Raghunath Krishna Phadke (1884–1972) was an Indian sculptor from what was Bombay Presidency for much of his life. He is a winner of 1961 Padma Shri Award.

== Phadke Art Studio ==
Phadke was born in Bassein where he received his early schooling in the Bassein English School. During the first half of the 20th century, the Maharaja of Dhar was a patron of art and would often invite several artists to his kingdom. Phadke was one of those. On his request, Phadke started an art studio in Dhar, a city in Madhya Pradesh. He settled in Dhar in 1933. It is today known as Phadke Art Studio and is located on the outdoors of Dhar Fort.

The museum today has sculptures of many important people from Indian History such as Mahatma Gandhi, Jawaharlal Nehru, Bal Gangadhar Tilak, Ram Mohan Roy, among others. There are also bust statues of kings, queens, local chieftains and spiritual leaders. The studio has all busts lined up in a row in an academic style.

Phadke's own personal legacy of arts can be seen in busts installed in public places in Dhar, Indore and Ujjain.
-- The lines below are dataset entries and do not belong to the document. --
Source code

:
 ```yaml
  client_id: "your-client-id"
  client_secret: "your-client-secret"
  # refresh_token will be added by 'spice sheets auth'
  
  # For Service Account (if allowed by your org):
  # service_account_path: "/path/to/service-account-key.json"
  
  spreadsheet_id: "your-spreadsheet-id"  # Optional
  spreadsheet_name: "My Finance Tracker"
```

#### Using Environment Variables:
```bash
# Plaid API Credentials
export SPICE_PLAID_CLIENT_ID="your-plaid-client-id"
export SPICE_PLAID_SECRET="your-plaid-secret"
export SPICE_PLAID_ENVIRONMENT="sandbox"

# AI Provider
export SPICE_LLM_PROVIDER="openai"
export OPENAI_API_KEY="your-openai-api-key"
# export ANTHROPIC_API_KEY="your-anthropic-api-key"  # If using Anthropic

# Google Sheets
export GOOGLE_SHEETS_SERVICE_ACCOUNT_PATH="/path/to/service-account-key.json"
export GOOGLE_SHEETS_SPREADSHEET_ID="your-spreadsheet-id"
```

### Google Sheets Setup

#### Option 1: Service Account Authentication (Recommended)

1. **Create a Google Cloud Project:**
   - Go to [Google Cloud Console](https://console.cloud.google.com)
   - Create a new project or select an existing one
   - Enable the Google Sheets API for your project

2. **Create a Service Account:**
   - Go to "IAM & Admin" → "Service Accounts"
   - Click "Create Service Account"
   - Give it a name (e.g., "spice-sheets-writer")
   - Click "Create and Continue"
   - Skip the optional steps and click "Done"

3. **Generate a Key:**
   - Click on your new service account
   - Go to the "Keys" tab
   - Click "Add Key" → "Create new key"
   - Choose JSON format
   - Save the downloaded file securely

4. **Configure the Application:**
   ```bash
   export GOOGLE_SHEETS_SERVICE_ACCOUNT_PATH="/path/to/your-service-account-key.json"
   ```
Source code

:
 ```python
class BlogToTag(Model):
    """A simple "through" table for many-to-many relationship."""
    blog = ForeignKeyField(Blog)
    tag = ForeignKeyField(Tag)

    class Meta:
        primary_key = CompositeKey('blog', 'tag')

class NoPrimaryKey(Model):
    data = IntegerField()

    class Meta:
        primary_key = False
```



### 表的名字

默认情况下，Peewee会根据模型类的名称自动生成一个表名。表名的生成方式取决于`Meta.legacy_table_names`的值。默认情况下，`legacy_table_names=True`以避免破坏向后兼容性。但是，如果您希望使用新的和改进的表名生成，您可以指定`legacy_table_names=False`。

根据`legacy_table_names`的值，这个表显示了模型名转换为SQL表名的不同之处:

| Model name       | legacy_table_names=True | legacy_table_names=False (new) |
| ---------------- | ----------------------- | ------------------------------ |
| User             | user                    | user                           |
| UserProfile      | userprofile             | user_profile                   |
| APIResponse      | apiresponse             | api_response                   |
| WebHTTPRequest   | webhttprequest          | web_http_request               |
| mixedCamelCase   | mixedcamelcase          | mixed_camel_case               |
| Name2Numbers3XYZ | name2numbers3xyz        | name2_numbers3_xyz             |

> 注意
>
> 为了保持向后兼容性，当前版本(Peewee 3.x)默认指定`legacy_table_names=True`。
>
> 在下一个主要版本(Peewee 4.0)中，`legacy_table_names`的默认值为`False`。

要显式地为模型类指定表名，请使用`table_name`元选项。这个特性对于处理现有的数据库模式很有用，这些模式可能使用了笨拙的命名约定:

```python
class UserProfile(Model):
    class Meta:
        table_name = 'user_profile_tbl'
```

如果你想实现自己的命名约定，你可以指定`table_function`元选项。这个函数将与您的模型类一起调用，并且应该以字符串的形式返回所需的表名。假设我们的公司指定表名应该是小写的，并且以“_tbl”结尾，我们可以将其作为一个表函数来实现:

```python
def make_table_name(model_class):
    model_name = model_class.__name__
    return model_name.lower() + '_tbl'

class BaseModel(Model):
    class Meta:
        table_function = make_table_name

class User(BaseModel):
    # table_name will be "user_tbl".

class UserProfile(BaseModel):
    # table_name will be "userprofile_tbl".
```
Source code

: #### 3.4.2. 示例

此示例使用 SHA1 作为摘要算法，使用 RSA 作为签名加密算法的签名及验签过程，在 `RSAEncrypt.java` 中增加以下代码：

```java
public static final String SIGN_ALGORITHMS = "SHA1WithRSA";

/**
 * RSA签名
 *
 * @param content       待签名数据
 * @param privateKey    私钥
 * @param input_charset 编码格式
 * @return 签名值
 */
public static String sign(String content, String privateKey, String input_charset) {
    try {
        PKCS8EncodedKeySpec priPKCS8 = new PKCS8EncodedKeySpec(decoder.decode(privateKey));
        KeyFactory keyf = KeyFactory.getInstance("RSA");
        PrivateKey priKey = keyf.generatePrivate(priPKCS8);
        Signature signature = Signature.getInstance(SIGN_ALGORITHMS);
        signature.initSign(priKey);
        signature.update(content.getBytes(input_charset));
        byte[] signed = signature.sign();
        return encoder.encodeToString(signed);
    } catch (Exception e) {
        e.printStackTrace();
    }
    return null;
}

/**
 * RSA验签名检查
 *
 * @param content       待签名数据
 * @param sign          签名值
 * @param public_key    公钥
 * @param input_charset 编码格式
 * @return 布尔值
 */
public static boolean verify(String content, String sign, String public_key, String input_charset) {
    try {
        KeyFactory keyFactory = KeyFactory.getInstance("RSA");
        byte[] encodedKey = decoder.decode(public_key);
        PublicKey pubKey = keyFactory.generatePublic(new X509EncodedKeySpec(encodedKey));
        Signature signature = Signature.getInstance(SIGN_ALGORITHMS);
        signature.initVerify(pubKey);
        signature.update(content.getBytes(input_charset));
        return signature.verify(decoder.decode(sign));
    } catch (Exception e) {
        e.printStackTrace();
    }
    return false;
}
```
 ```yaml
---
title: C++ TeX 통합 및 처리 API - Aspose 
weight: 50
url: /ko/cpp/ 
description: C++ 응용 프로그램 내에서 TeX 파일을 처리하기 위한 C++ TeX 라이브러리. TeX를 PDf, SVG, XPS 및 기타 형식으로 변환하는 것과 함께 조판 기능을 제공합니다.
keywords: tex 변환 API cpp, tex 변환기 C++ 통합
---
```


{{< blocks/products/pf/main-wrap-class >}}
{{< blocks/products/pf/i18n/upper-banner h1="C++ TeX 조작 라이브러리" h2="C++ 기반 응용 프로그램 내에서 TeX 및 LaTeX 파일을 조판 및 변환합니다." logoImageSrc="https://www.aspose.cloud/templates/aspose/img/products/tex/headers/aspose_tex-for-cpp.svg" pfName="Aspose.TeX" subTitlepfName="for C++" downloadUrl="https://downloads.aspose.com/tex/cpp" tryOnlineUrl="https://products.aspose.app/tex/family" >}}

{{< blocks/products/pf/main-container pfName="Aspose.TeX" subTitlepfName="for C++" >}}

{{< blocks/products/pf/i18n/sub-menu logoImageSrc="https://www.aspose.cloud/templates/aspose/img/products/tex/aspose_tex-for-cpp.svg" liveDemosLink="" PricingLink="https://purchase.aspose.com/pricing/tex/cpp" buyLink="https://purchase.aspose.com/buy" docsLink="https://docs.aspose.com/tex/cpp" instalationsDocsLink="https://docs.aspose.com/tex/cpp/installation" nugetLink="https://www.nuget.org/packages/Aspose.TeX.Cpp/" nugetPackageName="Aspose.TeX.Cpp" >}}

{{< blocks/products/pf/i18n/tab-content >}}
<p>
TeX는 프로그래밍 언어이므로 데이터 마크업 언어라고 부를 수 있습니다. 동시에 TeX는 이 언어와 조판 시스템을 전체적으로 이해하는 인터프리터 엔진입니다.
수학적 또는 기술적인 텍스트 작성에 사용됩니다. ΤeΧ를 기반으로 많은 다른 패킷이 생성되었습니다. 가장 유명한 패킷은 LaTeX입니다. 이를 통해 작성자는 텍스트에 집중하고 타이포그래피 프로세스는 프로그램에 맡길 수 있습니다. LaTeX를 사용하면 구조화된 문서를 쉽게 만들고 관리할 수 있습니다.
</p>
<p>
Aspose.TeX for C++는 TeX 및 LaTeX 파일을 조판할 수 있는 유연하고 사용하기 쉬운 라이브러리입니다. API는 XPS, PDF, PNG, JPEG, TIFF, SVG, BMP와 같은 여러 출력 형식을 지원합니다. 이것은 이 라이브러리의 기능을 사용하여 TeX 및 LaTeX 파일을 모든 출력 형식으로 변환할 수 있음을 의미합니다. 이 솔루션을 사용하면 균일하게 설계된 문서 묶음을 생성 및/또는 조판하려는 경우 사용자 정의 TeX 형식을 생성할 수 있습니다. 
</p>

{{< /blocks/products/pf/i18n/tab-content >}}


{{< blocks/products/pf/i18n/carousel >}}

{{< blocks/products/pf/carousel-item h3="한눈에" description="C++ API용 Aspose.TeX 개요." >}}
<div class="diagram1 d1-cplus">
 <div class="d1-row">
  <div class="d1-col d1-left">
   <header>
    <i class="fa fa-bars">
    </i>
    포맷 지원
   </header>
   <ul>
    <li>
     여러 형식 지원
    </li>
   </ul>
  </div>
== Government Institute of Fine Arts, Dhar ==
The Government Institute of Fine Arts, Dhar was founded under Phadke's guidance on 24 November 1939. It is affiliated to Sir J J School of Arts, Mumbai and Indira Kala Sangeet Vishwavidyalaya, Khairagarh, Rajnadgaon, Chhattisgarh. Since 2002, the institute is working under the Higher Education of MP Government.